Compassion and empathy

Zaki, a psychology professor who studies empathy, shared that his early life – growing up with parents from Pakistan and Peru who divorced when he was six – taught him to navigate personal and cultural differences. Finding points of agreement between his parents became “a survival skill,” Zaki said.

When he began studying psychology in college, he became fascinated by the vital role empathy can play in successfully negotiating conflict and how it fosters stronger and more meaningful relationships. Through empathy, common ground can be found and growth and opportunities are made possible.

Empathy is also something that is misunderstood, Zaki said. Empathizing does not mean agreeing with the other person, nor does it mean adopting an opponent’s position. Rather, it is an ability to show curiosity and a willingness to understand their point of view. In fact, when a person empathizes, they often become a more compelling advocate for their own position.

“If you want somebody else to listen to you, one of the best things that you can do is to listen to them first and to show that you’re doing so,” Zaki said.

Still, empathy can be hard in moments of conflict. When threatened, people tend to “constrict psychologically,” becoming less able to consider others’ perspectives.

Zaki’s lab views empathy as a skill that people can develop and improve over time. Zaki also includes compassion – a desire to improve the well-being of others – in his definition of empathy.

If you want somebody else to listen to you, one of the best things that you can do is to listen to them first and to show that you’re doing so.
Jamil Zaki

Curiosity and compassion are two of Lubetzky’s “4Cs” of the Builders Mindset, a framework he developed to bridge differences. The other “C’s” are courage, which involves taking the brave step to cross lines of difference, and creativity, which requires thinking outside the box.

Different types of expression in a democracy

The panel also discussed protest as a form of expression, with a discussion on how different moments call for different tools, particularly in terms of the outcomes each can deliver. “One of the things I often wonder sometimes when I see protest movements is what is the goal or strategy behind it,” Martinez said.

Zaki added that people have concerns about voicing dissent, but his research shows that people want more dialogue, not less.

“We’re scared that if we open up, if we show curiosity and compassion to people on the other side, that they will censure us, or that they’ll ostracize us,” Zaki said. “I think one way to puncture that and to open the door for more of the type of conversations I think we’re all advocating for is to first establish that those conversations are what the vast majority of us want more of. And once we have that, then maybe we can leave more space to actually engage in these conversations.”

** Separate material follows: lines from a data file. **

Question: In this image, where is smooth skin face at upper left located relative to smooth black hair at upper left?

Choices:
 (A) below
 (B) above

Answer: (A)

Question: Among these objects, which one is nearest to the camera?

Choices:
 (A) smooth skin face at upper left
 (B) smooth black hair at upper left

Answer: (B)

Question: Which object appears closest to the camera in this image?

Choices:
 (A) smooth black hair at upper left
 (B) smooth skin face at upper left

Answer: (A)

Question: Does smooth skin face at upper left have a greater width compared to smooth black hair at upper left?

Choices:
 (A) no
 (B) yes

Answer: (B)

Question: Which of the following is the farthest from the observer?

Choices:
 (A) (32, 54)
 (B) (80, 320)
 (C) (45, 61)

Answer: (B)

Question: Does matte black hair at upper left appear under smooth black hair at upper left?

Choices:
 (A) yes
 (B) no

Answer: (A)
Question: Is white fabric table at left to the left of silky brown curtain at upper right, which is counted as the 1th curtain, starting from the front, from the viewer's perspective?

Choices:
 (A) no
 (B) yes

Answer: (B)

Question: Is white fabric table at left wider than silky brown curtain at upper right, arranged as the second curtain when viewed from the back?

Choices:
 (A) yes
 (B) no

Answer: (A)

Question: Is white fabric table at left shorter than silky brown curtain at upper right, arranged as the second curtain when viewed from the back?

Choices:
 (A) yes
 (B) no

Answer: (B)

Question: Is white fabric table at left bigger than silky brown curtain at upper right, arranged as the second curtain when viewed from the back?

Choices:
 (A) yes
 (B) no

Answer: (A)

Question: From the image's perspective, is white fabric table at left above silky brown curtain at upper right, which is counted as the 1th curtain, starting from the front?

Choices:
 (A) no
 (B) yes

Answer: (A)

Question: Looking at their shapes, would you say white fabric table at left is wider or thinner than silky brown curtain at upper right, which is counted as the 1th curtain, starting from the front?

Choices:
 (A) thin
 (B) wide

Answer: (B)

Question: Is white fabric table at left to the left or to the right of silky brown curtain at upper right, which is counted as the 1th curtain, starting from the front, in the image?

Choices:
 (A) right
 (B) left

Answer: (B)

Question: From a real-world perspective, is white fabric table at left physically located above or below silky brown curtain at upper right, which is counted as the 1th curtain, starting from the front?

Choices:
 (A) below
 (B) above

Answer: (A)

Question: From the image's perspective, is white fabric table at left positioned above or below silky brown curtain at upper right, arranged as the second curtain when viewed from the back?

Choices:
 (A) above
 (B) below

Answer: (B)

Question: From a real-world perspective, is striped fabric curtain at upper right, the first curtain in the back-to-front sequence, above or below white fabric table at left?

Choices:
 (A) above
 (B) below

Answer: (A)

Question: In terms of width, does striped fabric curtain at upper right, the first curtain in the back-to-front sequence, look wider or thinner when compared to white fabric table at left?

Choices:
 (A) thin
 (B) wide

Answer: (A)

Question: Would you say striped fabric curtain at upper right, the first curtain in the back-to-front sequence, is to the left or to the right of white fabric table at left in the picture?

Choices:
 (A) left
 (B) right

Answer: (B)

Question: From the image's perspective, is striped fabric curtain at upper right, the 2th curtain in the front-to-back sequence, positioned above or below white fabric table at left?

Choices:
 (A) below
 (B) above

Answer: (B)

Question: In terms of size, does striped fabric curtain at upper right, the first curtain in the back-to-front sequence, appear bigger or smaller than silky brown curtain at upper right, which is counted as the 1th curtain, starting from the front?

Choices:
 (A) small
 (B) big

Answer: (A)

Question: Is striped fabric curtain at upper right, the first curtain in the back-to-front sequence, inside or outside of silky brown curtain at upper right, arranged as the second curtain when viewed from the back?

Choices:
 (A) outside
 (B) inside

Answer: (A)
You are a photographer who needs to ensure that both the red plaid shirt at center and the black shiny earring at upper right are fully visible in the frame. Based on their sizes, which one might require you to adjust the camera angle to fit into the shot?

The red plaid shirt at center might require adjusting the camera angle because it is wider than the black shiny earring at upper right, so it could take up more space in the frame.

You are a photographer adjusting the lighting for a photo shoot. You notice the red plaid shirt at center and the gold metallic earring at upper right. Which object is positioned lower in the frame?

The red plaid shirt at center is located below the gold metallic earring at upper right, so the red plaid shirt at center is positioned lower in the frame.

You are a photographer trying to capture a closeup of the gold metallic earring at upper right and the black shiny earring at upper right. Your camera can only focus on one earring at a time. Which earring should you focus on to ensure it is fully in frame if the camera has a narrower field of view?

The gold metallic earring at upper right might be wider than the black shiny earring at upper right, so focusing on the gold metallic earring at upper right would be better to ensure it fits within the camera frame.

During the Q&A session, a student asked how to define hate speech.

Martinez explained that in the U.S., most speech labeled as hate speech elsewhere – particularly in European countries – is protected under the First Amendment, and the bar for restricted speech is intentionally high. She emphasized that while some speech may be offensive, protecting the broadest possible range of expression is essential to maintaining an open and democratic society.

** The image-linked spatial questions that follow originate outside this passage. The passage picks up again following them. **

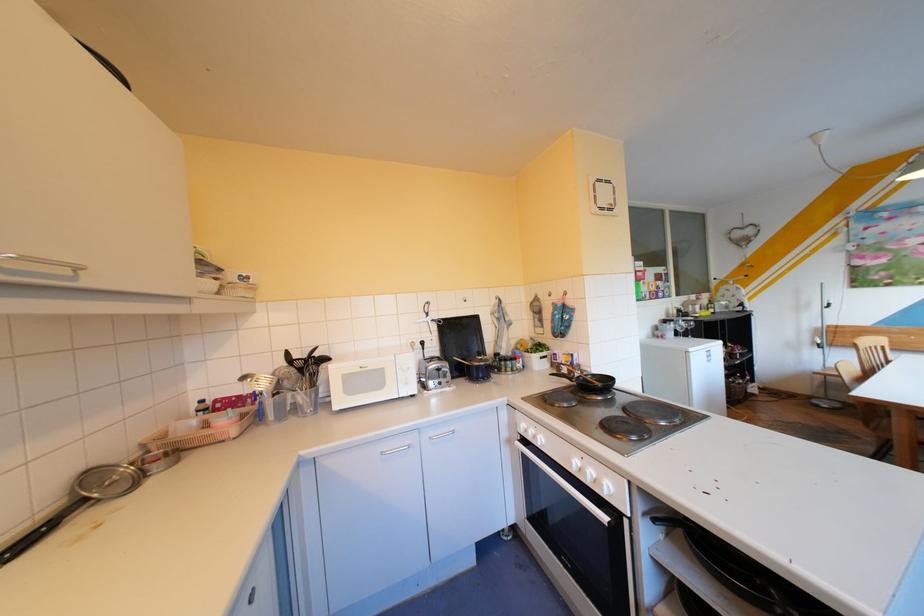
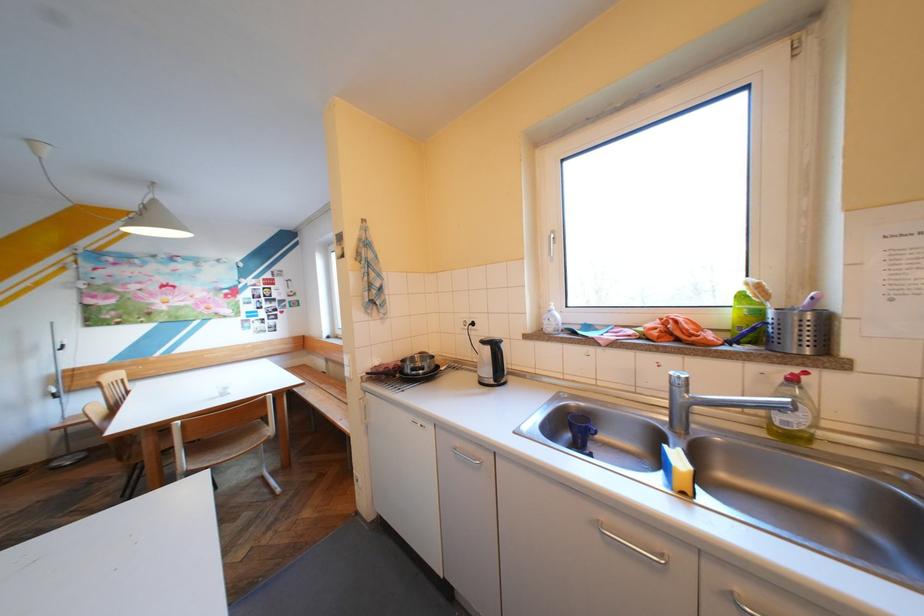
Question: Based on the continuous images, in which direction is the camera rotating? Reply with the corresponding letter.

Choices:
 (A) Left
 (B) Right
 (C) Up
 (D) Down

Answer: (B)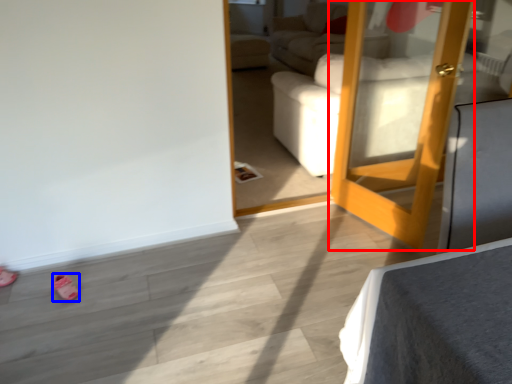
Question: Which of the following is the farthest to the observer, door (highlighted by a red box) or shoe (highlighted by a blue box)?

Choices:
 (A) door
 (B) shoe

Answer: (B)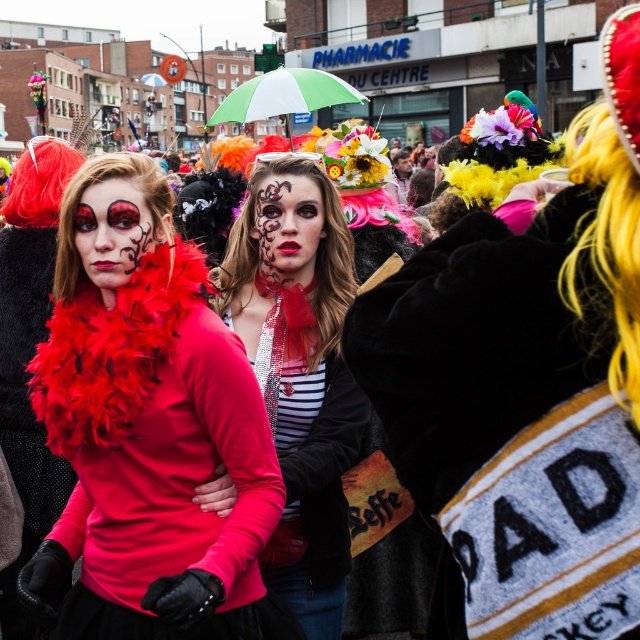
Question: Among these points, which one is farthest from the camera?

Choices:
 (A) (236, 305)
 (B) (404, 168)
 (C) (385, 406)
 (D) (316, 211)

Answer: (B)

Question: Which point appears closest to the camera in this image?

Choices:
 (A) (326, 77)
 (B) (116, 264)
 (C) (403, 163)

Answer: (B)

Question: Is matte black face paint at center below green and white striped umbrella at center?

Choices:
 (A) no
 (B) yes

Answer: (B)

Question: Where is matte black dress at center located in relation to matte red scarf at center in the image?

Choices:
 (A) below
 (B) above

Answer: (A)

Question: Is matte black dress at center positioned before matte red scarf at center?

Choices:
 (A) no
 (B) yes

Answer: (B)

Question: Which of the following is the closest to the observer?

Choices:
 (A) green and white striped umbrella at center
 (B) smooth skin face at center
 (C) matte black dress at center
 (D) black fur coat at center

Answer: (D)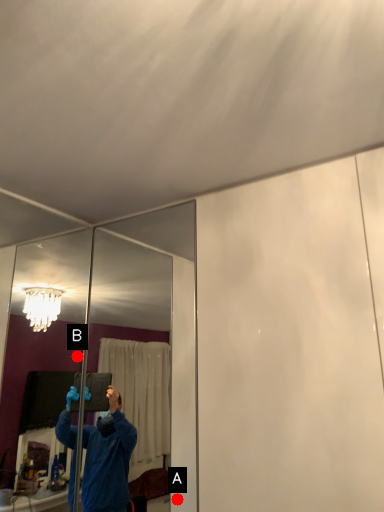
Question: Two points are circled on the image, labeled by A and B beside each circle. Which point is farther from the camera taking this photo?

Choices:
 (A) A is further
 (B) B is further

Answer: (B)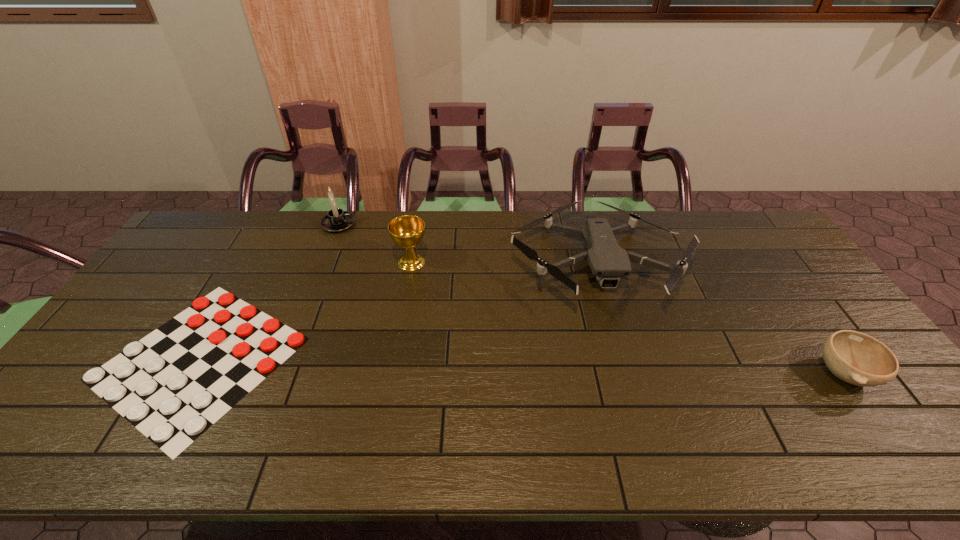
I want to click on free space at the near edge of the desktop, so click(774, 427).

In order to click on vacant space at the right edge of the desktop in this screenshot , I will do `click(794, 292)`.

The image size is (960, 540). Find the location of `free space at the far left corner of the desktop`. free space at the far left corner of the desktop is located at coordinates (241, 218).

Where is `free space between the shortest object and the second shortest object`? The image size is (960, 540). free space between the shortest object and the second shortest object is located at coordinates point(522,366).

Locate an element on the screen. free space between the candle holder and the checkerboard is located at coordinates click(x=269, y=292).

Where is `vacant space that is in between the fourth tallest object and the checkerboard`? The height and width of the screenshot is (540, 960). vacant space that is in between the fourth tallest object and the checkerboard is located at coordinates (522, 366).

This screenshot has height=540, width=960. What are the coordinates of `vacant space that is in between the fourth object from left to right and the chalice` in the screenshot? It's located at tap(504, 263).

The height and width of the screenshot is (540, 960). I want to click on free space that is in between the third object from left to right and the checkerboard, so click(x=305, y=310).

Find the location of a particular element. vacant space in between the chalice and the drone is located at coordinates (504, 263).

Identify the location of empty space between the bowl and the chalice. (628, 318).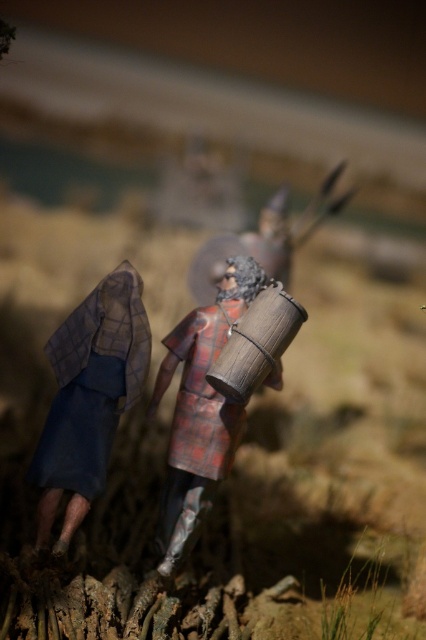
Is blue fabric cloak at left smaller than wooden barrel at center?

Yes, blue fabric cloak at left is smaller than wooden barrel at center.

Can you confirm if blue fabric cloak at left is positioned to the right of wooden barrel at center?

Incorrect, blue fabric cloak at left is not on the right side of wooden barrel at center.

Identify the location of blue fabric cloak at left. The width and height of the screenshot is (426, 640). (89, 396).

“If you think the government should be able to suppress bad speech, you need to be pretty darn sure that youre going to always agree with what the government thinks is bad speech, and that once you give them that power, they’re not going to come after your speech tomorrow,” Martinez said. “That’s why I think the U.S. approach is correct.”

For more information

Martinez launched ePluribus Stanford in 2024 as a university-wide initiative to revive Stanford’s core mission to prepare students for a meaningful, engaged civic life, starting with their experience on campus. One of the initiative’s goals is to empower students to engage across differences and negotiate disagreement, skills that are as essential in learning as they are in being informed citizens engaged in a pluralistic society.